When the Safety Net Fails

It's been quite some time since my sysadmin/DBA skills were put to test. Usually, when they do, it means something bad has happened.

Recently, a server I'm responsible for, suffered some a catastrophe in the form of a power outage. Usually, when such things happen, and the UPS (if such exists) fails, one is still relatively safe, since corruptions to the data itself will be handled by the RAID. This means that if one HDD fails - you can pull it out and push in another - and everyone's happy.

Not my case. In the last power outage something far worse has happened - the RAID controller died. As you may know, with many RAID controllers this means long nights of data recovery, since rebuilding the RAID will cause initialization of the disks, which means total loss.

This is the kind of the events no one is planning for in terms of redundancy. The only redundancy possible is a second server in a cluster configuration, but it doesn't solve exactly this problem, and has its costs. Backup is another form of "redundancy".

So, the component that was supposed to save us in case of failures - failed us.
Luckily, with some witchcraft, we managed to reconstruct the RAID, losing only 1 of the logical drives.

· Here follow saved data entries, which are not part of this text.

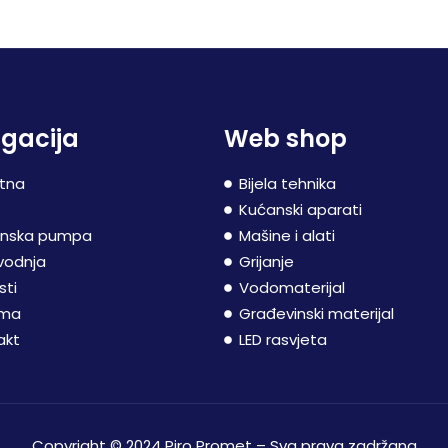
gacija
Web shop
tna
Bijela tehnika
P
Kućanski aparati
inska pumpa
Mašine i alati
vodnja
Grijanje
sti
Vodomaterijal
ama
Građevinski materijal
akt
LED rasvjeta
Copyright © 2024 Piro Promet – Sva prava zadržana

That drive had to be restored from backup. Yet, that was the easier thing to do, as another drive, containing the DB, appeared to be alright, while it actually hid a far worse problem - corruptions in the DB. Did I already mention it's good to have backups?

My conclusions were also applied on my home equipments - have a detached (as in "doesn't require power 24/7") backup, and get yourself a good UPS.